04:58Oui, en réalité, c'est le KGB qui m'a quitté.
05:01Ah, on vous a tiré ?
05:01Parce qu'en 1991, après le putsch contre Gorbatchev, le KGB a été dissous au mois d'octobre.
05:09Moi, j'étais à Paris, donc j'étais le soldat Ryan que le KGB a laissé derrière les lignes.

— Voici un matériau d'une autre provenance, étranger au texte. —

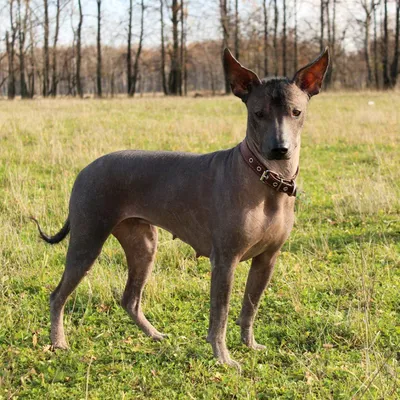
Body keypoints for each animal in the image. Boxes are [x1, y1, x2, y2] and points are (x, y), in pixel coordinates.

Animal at [33, 48, 328, 370]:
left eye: (296, 112)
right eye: (257, 113)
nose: (280, 149)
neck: (266, 178)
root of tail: (86, 169)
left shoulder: (267, 260)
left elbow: (249, 308)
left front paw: (249, 345)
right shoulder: (225, 261)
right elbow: (220, 316)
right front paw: (223, 358)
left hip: (144, 245)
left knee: (129, 299)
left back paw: (154, 335)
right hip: (87, 242)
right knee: (57, 296)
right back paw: (58, 342)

05:15D'accord, ok, et c'est ainsi que vous avez pu bénéficier un jour de la protection de la France.
05:20Vous écrivez des livres maintenant, vous êtes venu avec le dernier.
05:23Ce dernier, il s'appelle L'ombre des légendes, parce que vous aviez évidemment des légendes.
05:28C'est-à-dire, en fait, une identité tout autre que la réelle.
05:32Vous revenez sur des grandes affaires d'espionnage dans ce livre.
05:35Et alors, non seulement vous êtes venu avec le livre, mais je n'ai toujours pas compris ce que vous aviez en face de vous, là.
05:39C'est quoi, ça ?
05:40Parce qu'en fait, je voulais vous faire un petit clin d'œil, parce que vous m'avez invité après le secrétaire du Parti communiste français.
05:47Et donc, bien évidemment, pour vous rendre l'appareil, je vous ai amené ça.
05:54Qu'est-ce que c'est ?
05:54Je vous ai amené le tampon du KGB, enfin, avec les armoiries du KGB, pour faire la dédicace pour toute l'équipe.
06:02Je vous l'ai fait en russe.
06:04C'est un vrai tampon, c'est quoi ce tampon ?
06:06C'est un tampon que j'ai fabriqué pour les dédicaces, ça, vous savez.
06:09Une réplique du tampon du KGB de l'époque.
06:12En tout cas, ça s'appelle « L'ombre des légendes », c'est publié chez Istia et compagnie.
06:18Merci beaucoup, Sergei Girneuf, d'avoir accepté notre invitation et répondu à nos questions,
06:22de nous avoir plongé, effectivement, dans cette carrière si singulière.